Are the youths ready for leadership?

  Daily, matters of national importance arise; however, their voices and positions are unheard in the public domain whereas they should always have a position on public issues and matters of national importance rather than queue behind the old generation of the political class.

  The youths greatly understand the use of information technology but are unable to appreciate its power. Social media can be used to air strong points on public matters, the objectiveness of arguments and comments can greatly herald points for the younger generation.  The Nigerian youth needs a political reawakening and reactivation of their political consciousness. Issues of national importance should not be left in the hands of the recycled aged political class.

The way forward

  The way forward for the Nigerian youth is narrow, tedious and involves a paradigm shift. No one will give the mantle of leadership to the younger generation on a platter of gold. In order to end the argument of political immaturity and inexperience, the younger generation should as a matter of urgency undertake the following:

Active participation in national discourse: Every young Nigerian must participate in discussions of national interest. Our opinion should be aired in such a way as to influence public policies. It must be well articulated and objective. Every available platform (social media, electronic print and constituted assemblies) must be utilised to voice our opinion.
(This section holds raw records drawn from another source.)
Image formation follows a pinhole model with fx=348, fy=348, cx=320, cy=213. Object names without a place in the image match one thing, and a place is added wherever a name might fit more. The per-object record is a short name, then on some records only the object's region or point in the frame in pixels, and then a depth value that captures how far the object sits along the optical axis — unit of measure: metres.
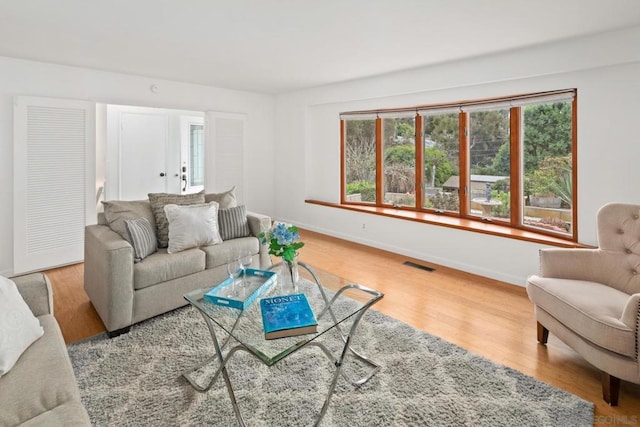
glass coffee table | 1.60
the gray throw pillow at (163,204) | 3.08
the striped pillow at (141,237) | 2.72
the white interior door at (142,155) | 5.25
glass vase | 2.12
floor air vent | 4.11
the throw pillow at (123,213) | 2.83
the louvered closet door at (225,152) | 5.58
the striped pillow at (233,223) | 3.41
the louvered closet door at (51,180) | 3.82
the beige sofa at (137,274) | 2.46
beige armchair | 1.77
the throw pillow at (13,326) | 1.40
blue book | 1.68
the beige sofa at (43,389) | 1.16
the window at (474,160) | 3.61
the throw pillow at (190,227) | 2.99
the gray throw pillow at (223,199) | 3.62
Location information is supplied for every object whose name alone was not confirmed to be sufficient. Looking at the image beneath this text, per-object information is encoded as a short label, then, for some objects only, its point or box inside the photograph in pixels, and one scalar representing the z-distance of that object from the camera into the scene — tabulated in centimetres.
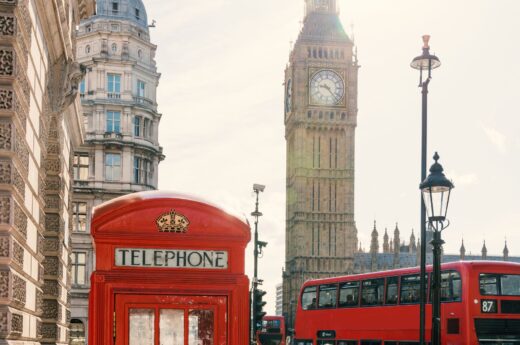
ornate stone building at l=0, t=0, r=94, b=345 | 770
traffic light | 2216
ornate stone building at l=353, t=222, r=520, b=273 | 10981
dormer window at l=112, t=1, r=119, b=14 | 4675
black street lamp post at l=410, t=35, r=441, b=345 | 1553
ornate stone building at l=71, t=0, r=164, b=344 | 4422
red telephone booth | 867
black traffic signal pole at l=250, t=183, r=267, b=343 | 2238
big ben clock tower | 9881
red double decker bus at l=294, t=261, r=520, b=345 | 2092
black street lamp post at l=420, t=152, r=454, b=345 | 1188
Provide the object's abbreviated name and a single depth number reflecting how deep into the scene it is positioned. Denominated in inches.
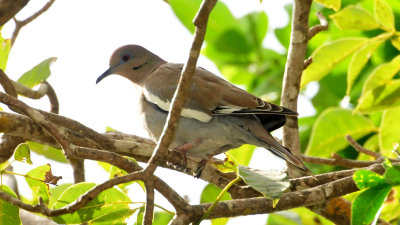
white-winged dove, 257.4
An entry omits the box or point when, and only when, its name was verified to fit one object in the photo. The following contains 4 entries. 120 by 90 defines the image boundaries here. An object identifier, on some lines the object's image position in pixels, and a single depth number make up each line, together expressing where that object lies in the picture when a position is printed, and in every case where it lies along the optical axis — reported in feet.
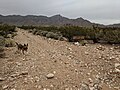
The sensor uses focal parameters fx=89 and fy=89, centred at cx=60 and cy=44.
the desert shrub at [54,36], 27.68
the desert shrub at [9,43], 19.76
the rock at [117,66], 11.50
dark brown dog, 16.09
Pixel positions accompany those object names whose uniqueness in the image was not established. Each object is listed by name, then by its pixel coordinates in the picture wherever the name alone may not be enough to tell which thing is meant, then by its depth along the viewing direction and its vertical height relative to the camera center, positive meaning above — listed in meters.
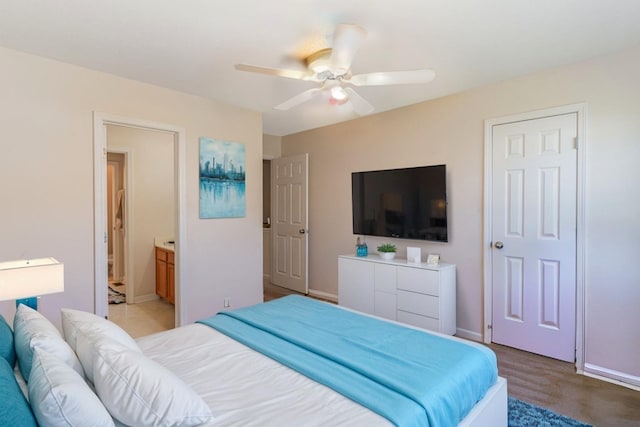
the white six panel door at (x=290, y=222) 5.09 -0.24
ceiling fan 2.09 +0.88
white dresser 3.28 -0.85
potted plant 3.78 -0.49
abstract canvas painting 3.63 +0.30
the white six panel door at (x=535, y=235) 2.82 -0.24
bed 1.11 -0.70
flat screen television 3.51 +0.04
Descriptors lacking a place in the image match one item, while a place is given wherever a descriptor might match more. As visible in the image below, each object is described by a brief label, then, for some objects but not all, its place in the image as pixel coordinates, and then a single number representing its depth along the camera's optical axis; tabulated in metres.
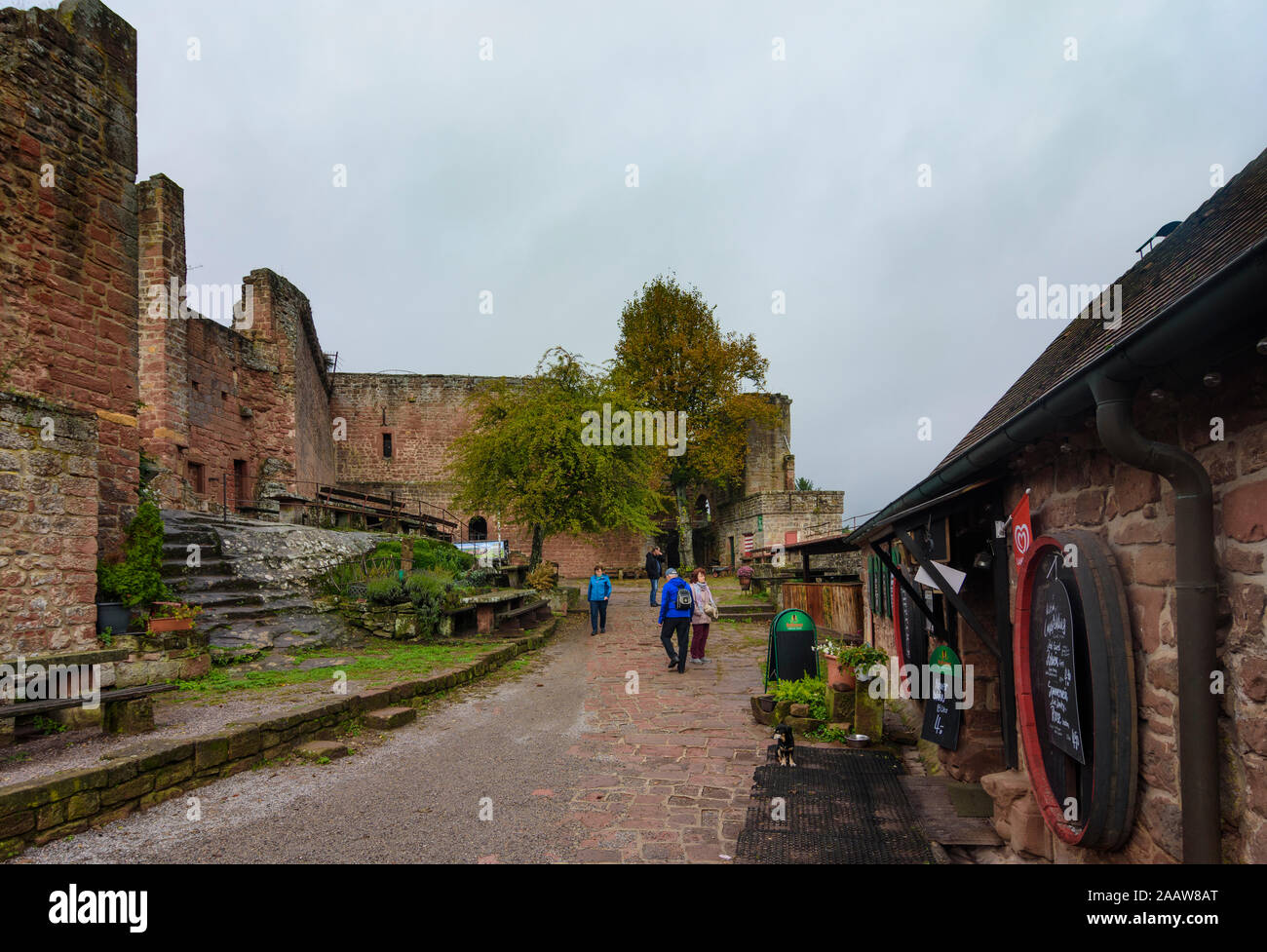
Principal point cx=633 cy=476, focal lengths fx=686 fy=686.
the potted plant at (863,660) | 6.25
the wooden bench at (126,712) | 5.54
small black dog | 5.52
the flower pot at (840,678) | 6.54
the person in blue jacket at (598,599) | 14.62
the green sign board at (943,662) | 4.99
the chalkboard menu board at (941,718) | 4.83
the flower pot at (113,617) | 7.27
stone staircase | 9.26
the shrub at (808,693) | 6.70
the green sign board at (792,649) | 7.73
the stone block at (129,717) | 5.61
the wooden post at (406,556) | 13.25
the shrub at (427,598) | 11.29
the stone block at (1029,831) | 3.41
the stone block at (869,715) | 6.09
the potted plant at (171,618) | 7.61
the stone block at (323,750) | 5.73
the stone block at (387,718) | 6.73
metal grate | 3.81
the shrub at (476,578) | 13.85
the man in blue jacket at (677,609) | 10.39
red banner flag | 3.41
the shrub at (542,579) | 17.64
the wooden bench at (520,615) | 13.39
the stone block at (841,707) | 6.44
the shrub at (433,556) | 13.73
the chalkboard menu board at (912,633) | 6.02
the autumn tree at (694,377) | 29.69
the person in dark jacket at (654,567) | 20.06
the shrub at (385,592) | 11.22
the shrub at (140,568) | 7.56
Participation in the electoral process: The Nigerian youth should ensure greater participation in the electoral process. Elections should not be left for the aged political class to contest alone, while the youth serve as mere spectators. The youth should take up the challenge of elections and vie for political offices given their large population in our society.
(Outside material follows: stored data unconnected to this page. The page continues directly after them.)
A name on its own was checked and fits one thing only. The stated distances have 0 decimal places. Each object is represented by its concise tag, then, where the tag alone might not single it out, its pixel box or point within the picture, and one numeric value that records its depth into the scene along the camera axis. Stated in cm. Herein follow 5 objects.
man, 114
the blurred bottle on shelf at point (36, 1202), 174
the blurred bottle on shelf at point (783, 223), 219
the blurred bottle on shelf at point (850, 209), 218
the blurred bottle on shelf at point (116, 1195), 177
Paradigm shift: The Nigerian youths need a paradigm shift, a departure from the thinking of being followers and supporters to a thinking of being leaders. We must aspire to be the head and not the tools of victory for others. The youths should take ownership of the project called “Nigeria” not taking sides with recycled aged class.

Disengagement from violent activities: Time has come for all youths to denounce violence and commence engagement in constructive criticism and argument. Disarmament of all ethnic militant groups, street gangs and political youth movements is critical at this stage. The habit of negative aggression must be discouraged to give rise to habits of constructive dialogue.
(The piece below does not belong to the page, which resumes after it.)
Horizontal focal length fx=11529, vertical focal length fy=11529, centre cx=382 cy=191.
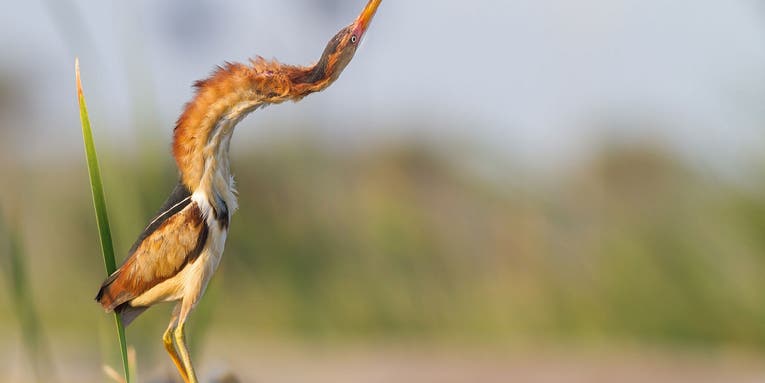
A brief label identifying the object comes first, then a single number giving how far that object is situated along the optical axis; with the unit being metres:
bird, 9.02
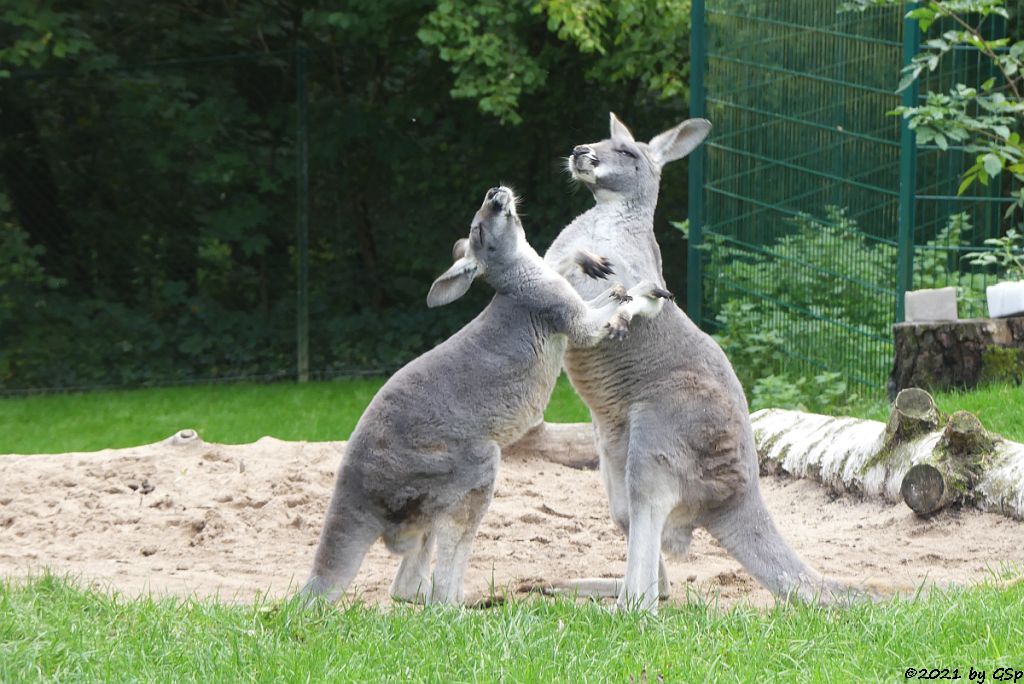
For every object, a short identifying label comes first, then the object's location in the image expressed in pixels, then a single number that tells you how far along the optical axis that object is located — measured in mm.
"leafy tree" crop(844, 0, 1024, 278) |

  Given the population of the younger generation Nigeria, it can be said that it is easy for the youths to produce the president of change. A president that will truly undertake the economic transformation Nigeria requires.  A president capable of delivering on policies and effectively tackling the challenging problems of Nigeria. However, this can only be achieved if the younger generation works together with common purpose, awakening their political consciousness; shun violence and disengage from being tools of destruction and mayhem.

Odewale is a trainee accountant and bank employee in Lagos.